▸ **What to produce**
Copy everything from the line containing "Page size: 1500x1125." down to the line containing "List each element's", replacing "bounding box" with "enclosing rectangle" and leaving every other word unchanged.

>> start Data for this task

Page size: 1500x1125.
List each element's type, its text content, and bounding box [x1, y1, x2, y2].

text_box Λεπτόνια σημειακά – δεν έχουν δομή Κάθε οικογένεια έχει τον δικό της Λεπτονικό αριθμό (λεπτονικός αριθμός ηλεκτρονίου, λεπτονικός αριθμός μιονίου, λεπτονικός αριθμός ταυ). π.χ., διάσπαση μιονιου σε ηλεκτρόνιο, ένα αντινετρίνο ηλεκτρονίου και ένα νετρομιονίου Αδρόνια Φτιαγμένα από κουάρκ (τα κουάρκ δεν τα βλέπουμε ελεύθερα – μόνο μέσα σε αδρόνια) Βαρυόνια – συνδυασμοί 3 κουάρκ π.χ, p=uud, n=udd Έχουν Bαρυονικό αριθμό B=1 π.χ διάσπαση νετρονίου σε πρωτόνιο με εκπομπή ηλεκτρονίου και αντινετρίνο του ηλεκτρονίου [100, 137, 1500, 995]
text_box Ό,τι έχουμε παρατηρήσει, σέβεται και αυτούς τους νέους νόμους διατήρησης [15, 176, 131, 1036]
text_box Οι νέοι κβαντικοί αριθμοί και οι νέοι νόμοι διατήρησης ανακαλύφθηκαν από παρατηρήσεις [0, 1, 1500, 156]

>> end Data for this task
>> start Data for this task

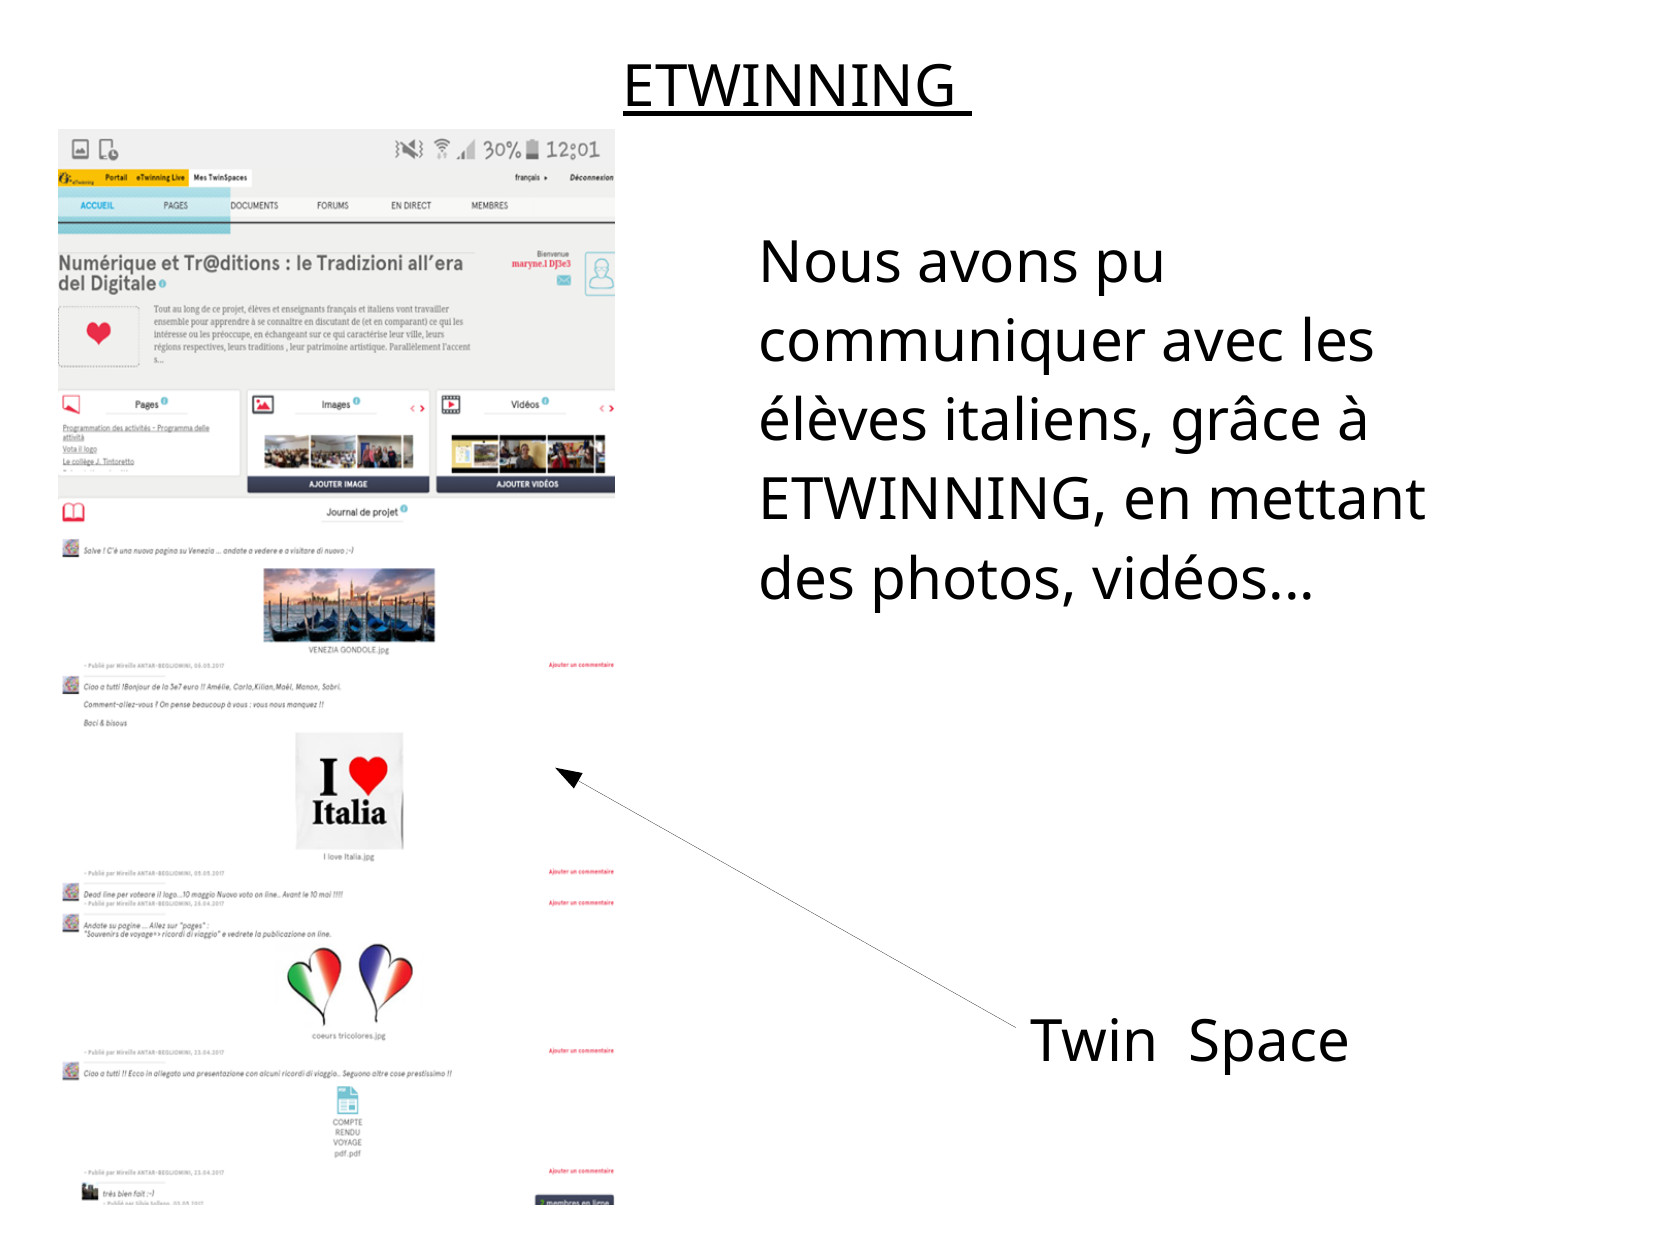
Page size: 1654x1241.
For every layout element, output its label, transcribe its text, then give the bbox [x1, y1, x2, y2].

>> end Data for this task
>> start Data for this task

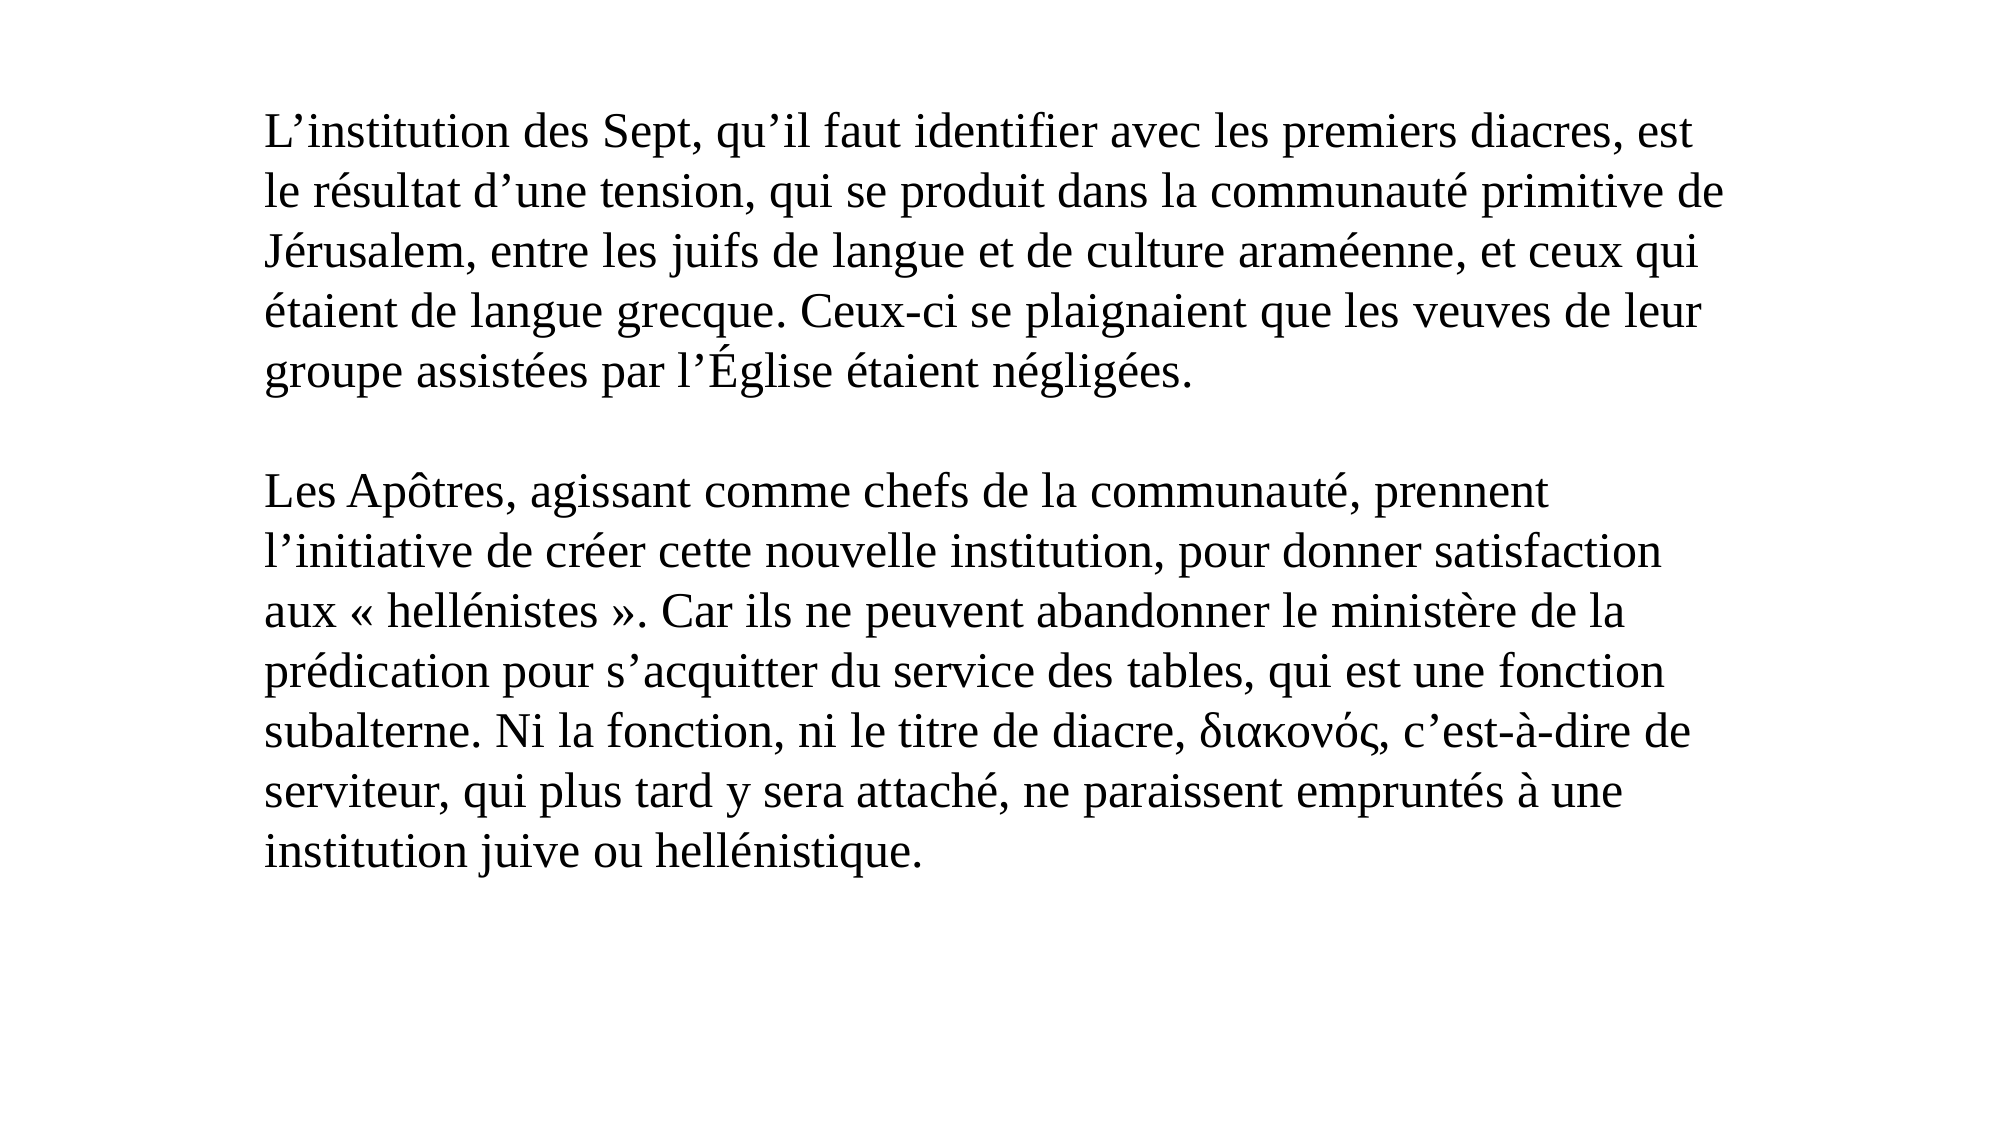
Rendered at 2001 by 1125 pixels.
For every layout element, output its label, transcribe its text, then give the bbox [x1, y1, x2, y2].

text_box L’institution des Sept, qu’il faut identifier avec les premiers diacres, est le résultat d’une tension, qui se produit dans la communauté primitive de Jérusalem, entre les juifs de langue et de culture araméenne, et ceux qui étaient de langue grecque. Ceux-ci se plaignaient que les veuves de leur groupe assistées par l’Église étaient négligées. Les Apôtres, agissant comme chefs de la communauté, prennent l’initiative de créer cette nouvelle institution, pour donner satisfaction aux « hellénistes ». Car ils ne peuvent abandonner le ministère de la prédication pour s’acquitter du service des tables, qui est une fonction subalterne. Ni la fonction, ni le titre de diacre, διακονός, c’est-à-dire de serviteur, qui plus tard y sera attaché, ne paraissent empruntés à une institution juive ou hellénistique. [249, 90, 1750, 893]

>> end Data for this task

▸ **Task answer**
Page size: 1500x1125.
List each element's type, its text content, and enclosing rectangle [x1, y1, x2, y2].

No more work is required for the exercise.